46 |     basic_type_parser().or(aggregate_type_parser())
   |     -----------------------------------------------
   |     |
   |     returning here with type `Or<impl Parser<Input, Output = Type>, impl Parser<Input, Output = Type>>`
   |     returning here with type `Or<impl Parser<Input, Output = Type>, impl Parser<Input, Output = Type>>`

This set of errors is overwhelming, but has a single cause. The first error message indicates that impl Parser<Input, Output = Type> (the return type of the aggregate type parser) is a "recursive opaque type". It sure is. The impl Trait feature is a way to tell the compiler that the function will return some type that implements the named trait and ask the compiler to infer the concrete type. My understanding is that the Rust compiler uses a constraint solver to do so, but will not attempt to solve impl Trait declarations for functions that occur in recursive cycles. That is a problem for parser combinators, where recursion is essential.

It seems like it should be possible to break the recursive cycle by writing the type by hand to save the compiler from having to solve it. It is not clear what that type should really be; I suspect that it is challenging to write.
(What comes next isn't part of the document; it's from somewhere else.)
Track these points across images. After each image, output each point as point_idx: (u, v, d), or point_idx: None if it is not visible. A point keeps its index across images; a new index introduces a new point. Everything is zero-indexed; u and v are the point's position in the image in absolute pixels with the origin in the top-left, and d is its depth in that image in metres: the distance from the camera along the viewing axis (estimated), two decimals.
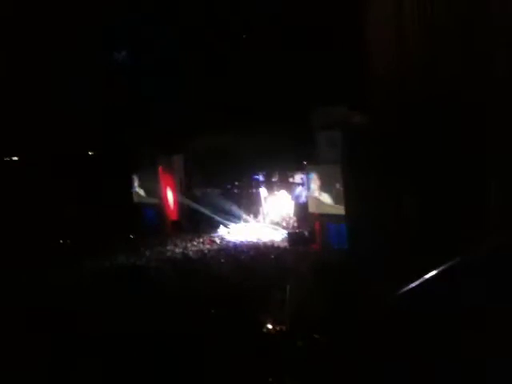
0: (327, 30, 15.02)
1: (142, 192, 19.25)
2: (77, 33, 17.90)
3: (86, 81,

It turns out that the right answer is to rewrite the functions as follows:

fn type_parser<Input>() -> impl Parser<Input, Output = Type>
where
    Input: Stream<Token = char>,
    Input::Error: ParseError<Input::Token, Input::Range, Input::Position>,
{
    type_parser_()
}

parser! {
    fn type_parser_[Input]()(Input) -> Type
    where [ Input: Stream<Token = char> ]
    {
        basic_type_parser().or(aggregate_type_parser())
    }
}

The parser! macro provided by the combine library makes the type explicit, accomplishing that goal1 1 I was not able to find this explicitly called out in the documentation. I found it by reading an example in the GitHub repository. . While this works, it is unfortunate that it has to be this way. There are at least two major factors at play here:

  1. The design of the combine library makes this problem inevitable
  2. The implementation of the Rust language feels incomplete

The combine library made the choice for one style of ergonomic type signature, which relies on the impl Trait pattern. I do not know what all of the alternatives look like, so it is difficult to evaluate that choice right now.

The Rust language chooses not to require or support inference of impl Trait types in the presence of recursion. That does not seem like an inherent limitation to the model, as general constraint solvers have no trouble with recursion. It seems like this is omitted because the implementation cannot reliably handle it. I have not looked for sources on that, but I would be shocked if it was computationally infeasible to support.

For now, the parser! macro is an acceptable workaround. I hope the Rust language evolves to be more general and reduce the number of sharp edges in the type system.